Andrew Gordon is an American Japanologist who is a scholar of modern Japanese history. He is a Lee and Juliet Folger Fund Professor of History at Harvard University and former chair of the Department of History there from 2004 to 2007. He was Director of the Edwin O. Reischauer Institute of Japanese Studies from 1998 through 2004 and again from 2010 through 2011. From 2016 to 2017, Gordon was the acting director of the Harvard University Asia Center. Additionally, as of 2020, he was the director of the Japan Disasters Digital Archive, a catalog and search engine for archived digital material relating to the 2011 Tōhoku earthquake and tsunami.

Gordon completed his PhD in History and East Asian Languages at Harvard University in 1981. Following the completion of his graduate studies he has taught history at both Duke University and at Harvard. He is one of the leading experts on Japanese labor history but has lately shifted to other fields. Gordon's 2003 A Modern History of Japan is now one of the standard textbooks on the topic and has been translated into Japanese. A revised edition of the work was released in 2009. Gordon has more recently been engaged in research on the history of the sewing machine and the making of the modern consumer in 20th century Japan.

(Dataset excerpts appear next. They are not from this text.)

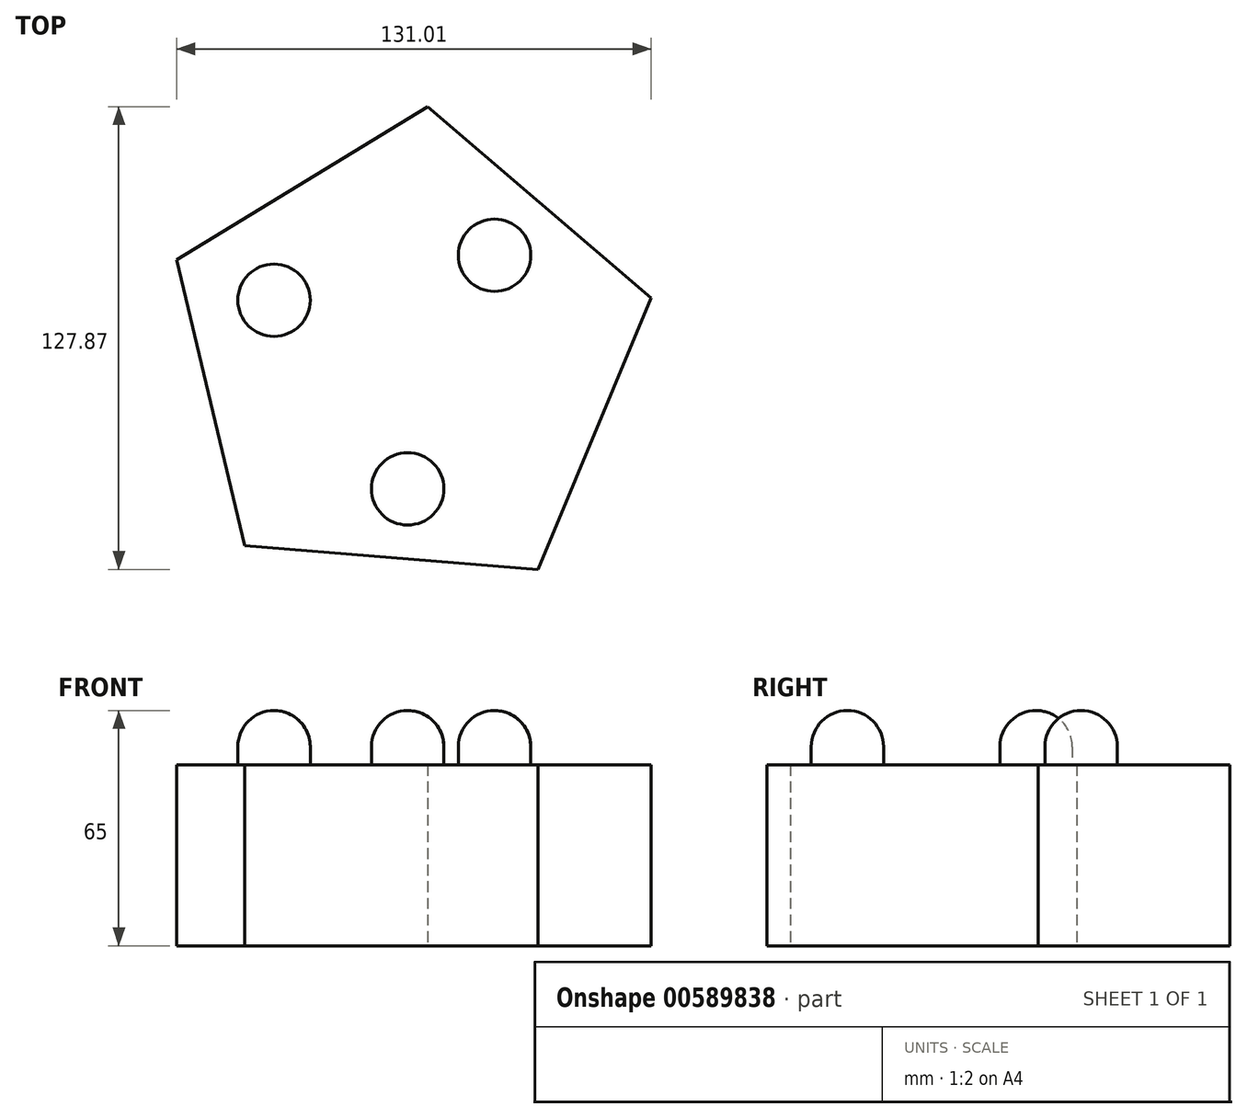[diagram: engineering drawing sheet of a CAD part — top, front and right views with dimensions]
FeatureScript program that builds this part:
annotation { "Feature Type Name" : "Feature", "Feature Type Description" : "" }
export const myFeature = defineFeature(function(context is Context, id is Id, definition is map)
    precondition{}
    {
        {
            var Q0;
            Q0=qCreatedBy(makeId("Top.planeOp"),FACE);
            var sketch = newSketch(context, id + "F0", { "sketchPlane" : qUnion([Q0])});
            skCircle(sketch, "E0.cCircle", {"center": v(0, 0) * mm, "radius": 55.9 * mm, "construction": true});
            skLineSegment(sketch, "E0.0", {"start": v(67.23, 15.97) * mm, "end": v(35.96, -59) * mm});
            skLineSegment(sketch, "E0.1", {"start": v(35.96, -59) * mm, "end": v(-45, -52.44) * mm});
            skLineSegment(sketch, "E0.2", {"start": v(-45, -52.44) * mm, "end": v(-63.78, 26.6) * mm});
            skLineSegment(sketch, "E0.3", {"start": v(-63.78, 26.6) * mm, "end": v(5.58, 68.87) * mm});
            skLineSegment(sketch, "E0.4", {"start": v(5.58, 68.87) * mm, "end": v(67.23, 15.97) * mm});
            skPoint(sketch, "E0.0.midPoint", {"position": v(51.6, -21.51) * mm});
            skCircle(sketch, "E1", {"center": v(24, 27.81) * mm, "radius": 10 * mm});
            skCircle(sketch, "E2", {"center": v(0, -36.73) * mm, "radius": 10 * mm});
            skLineSegment(sketch, "E3", {"start": v(-63.78, 26.6) * mm, "end": v(0, 0) * mm});
            skCircle(sketch, "E4", {"center": v(-36.92, 15.4) * mm, "radius": 10 * mm});
            skSolve(sketch);
        }
        {
            var Q0;
            Q0=makeQuery(id+"F0.imprint","IMPRINT",FACE,{"disambiguationData":[TD([[makeQuery(id+"F0.imprint","IMPRINT",EDGE,{"derivedFrom":sQuery(id+"F0.wireOp",EDGE,"E0.0")}),-1.0]])]});
            extrude(context, id + "F1", {"entities" : qUnion([Q0]), "depth" : 50 * mm, "offsetDistance" : 25 * mm});
        }
        {
            var Q0;
            {var subQ0=sQuery(id+"F0.wireOp",EDGE,"E4");var subQ1=sQuery(id+"F0.wireOp",EDGE,"E3");var subQ2=makeQuery(id+"F0.imprint","INTERSECT",VERTEX,{"disambiguationData":[OD(0.0)],"derivedFrom":[subQ1,subQ0]});Q0=makeQuery(id+"F0.imprint","IMPRINT",FACE,{"disambiguationData":[TD([[makeQuery(id+"F0.imprint","IMPRINT",EDGE,{"disambiguationData":[TD([[subQ2,-1.0]])],"derivedFrom":subQ1}),-1.0]])]});}
            var Q1;
            {var subQ0=sQuery(id+"F0.wireOp",EDGE,"E4");var subQ1=sQuery(id+"F0.wireOp",EDGE,"E3");var subQ2=makeQuery(id+"F0.imprint","INTERSECT",VERTEX,{"disambiguationData":[OD(0.0)],"derivedFrom":[subQ1,subQ0]});Q1=makeQuery(id+"F0.imprint","IMPRINT",FACE,{"disambiguationData":[TD([[makeQuery(id+"F0.imprint","IMPRINT",EDGE,{"disambiguationData":[TD([[subQ2,-1.0]])],"derivedFrom":subQ1}),1.0]])]});}
            var Q2;
            Q2=makeQuery(id+"F0.imprint","IMPRINT",FACE,{"disambiguationData":[TD([[makeQuery(id+"F0.imprint","IMPRINT",EDGE,{"derivedFrom":sQuery(id+"F0.wireOp",EDGE,"E1")}),1.0]])]});
            var Q3;
            Q3=makeQuery(id+"F0.imprint","IMPRINT",FACE,{"disambiguationData":[TD([[makeQuery(id+"F0.imprint","IMPRINT",EDGE,{"derivedFrom":sQuery(id+"F0.wireOp",EDGE,"E2")}),1.0]])]});
            extrude(context, id + "F2", {"entities" : qUnion([Q0, Q1, Q2, Q3]), "operationType" : NewBodyOperationType.ADD, "depth" : 65 * mm, "offsetDistance" : 25 * mm});
        }
        {
            var Q0;
            Q0=makeQuery(id+"F2.opExtrude","CAP_EDGE",EDGE,{"disambiguationData":[OSD([sQuery(id+"F0.wireOp",EDGE,"E4")])],"isStart":false});
            var Q1;
            Q1=makeQuery(id+"F2.opExtrude","CAP_EDGE",EDGE,{"disambiguationData":[OSD([sQuery(id+"F0.wireOp",EDGE,"E2")])],"isStart":false});
            var Q2;
            Q2=makeQuery(id+"F2.opExtrude","CAP_EDGE",EDGE,{"disambiguationData":[OSD([sQuery(id+"F0.wireOp",EDGE,"E1")])],"isStart":false});
            fillet(context, id + "F3", {"entities" : qUnion([Q0, Q1, Q2]), "radius" : 10 * mm, "tangentPropagation" : true, "allowEdgeOverflow" : false});
        }
    });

In October 2020, the National Institutes for the Humanities of Japan (NIHU) awarded Gordon the 2020 International Prize for Japanese Studies.

==Honors==
- 2025 – Distinguished Annual Lecturer, Modern Japan History Association
- 2020 – National Institute of Humanities International Prize in Japanese Studies
- 2014 – elected to the American Academy of Arts and Sciences
- 1992 – John King Fairbank Prize for Labor and Imperial Democracy in Prewar Japan

==Selected works==
In a statistical overview derived from writings by and about Andrew Gordon, OCLC/WorldCat encompasses roughly 30 works in 90+ publications in five languages and 6,000+ library holdings.

- A Modern History of Japan: From Tokugawa Times to the Present (Fourth Edition). (2019)
- Fabricating Consumers: The Sewing Machine in Modern Japan. (2011)
- Nihonjin ga shiranai Matsuzaka mejaa kakumei (Matsuzaka's Unknown Major League Revolution) Asahi shinsho (2007)
- A Modern History of Japan: From Tokugawa Times to the Present. (2003)
- The Wages of Affluence: Labor and Management in Postwar Japan. (1998)
- Postwar Japan as History (ed). (1993) ISBN 0-520-07475-0.
- Labor and Imperial Democracy in Prewar Japan. (1992)
- The Evolution of Labor Relations in Japan: Heavy Industry, 1853–1955. (1985) ISBN 0-674-27130-0.